Excerpted text section start
Skip to contents

A unified replacement for peg_get(), peg_query(), and peg_all(). Pages are fetched in parallel for maximum throughput.

Usage

peg_data(
  dataset_id,
  filter = NULL,
  select = NULL,
  top = NULL,
  skip = NULL,
  orderby = NULL,
  max_connections = NULL
)

Arguments

dataset_id

A character string dataset ID e.g. "d4mq-wa44".

filter

A filter expression — either an R expression such as total_assessed_value > 500000, or a raw OData string such as "total_assessed_value gt 500000". Use peg_metadata() to look up valid field names.

select

A character vector of field names to return, e.g. c("roll_number", "total_assessed_value").

top

A positive integer — the maximum number of rows to return. When NULL (the default) every row is fetched.

skip

A non-negative integer — rows to skip before collecting results.

orderby

A character string specifying sort order, e.g. "total_assessed_value desc".

max_connections

A positive integer controlling how many HTTP requests are in-flight at once. When NULL (the default), the value is auto-detected as 2 * parallel::detectCores(), capped at .MAX_CONNECTIONS (20) and at the number of pages required. Supply an explicit value to override — lower if the server rate-limits, higher if you have headroom.
Excerpted text section end
Dataset excerpt section start
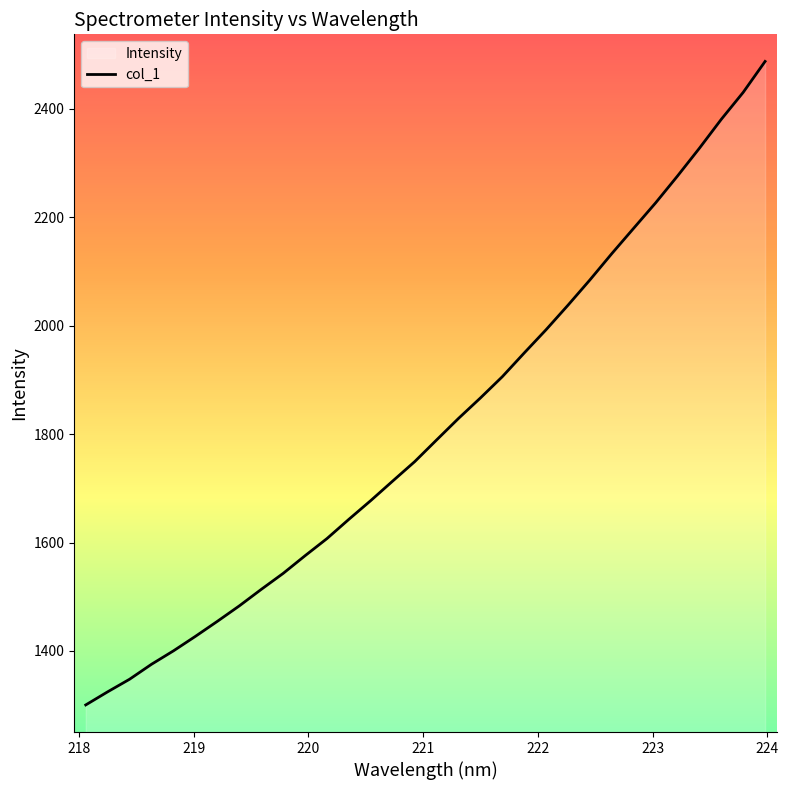

What is the greatest value displayed?

2487.7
Dataset excerpt section end
From the peg_data() documentation, what is the passage starting with "A character string dataset" and going on through "valid field names.", with "raw OData string" swapped for "literal OData string"?

Response to this task.
A character string dataset ID e.g. "d4mq-wa44".

filter

A filter expression — either an R expression such as total_assessed_value > 500000, or a literal OData string such as "total_assessed_value gt 500000". Use peg_metadata() to look up valid field names.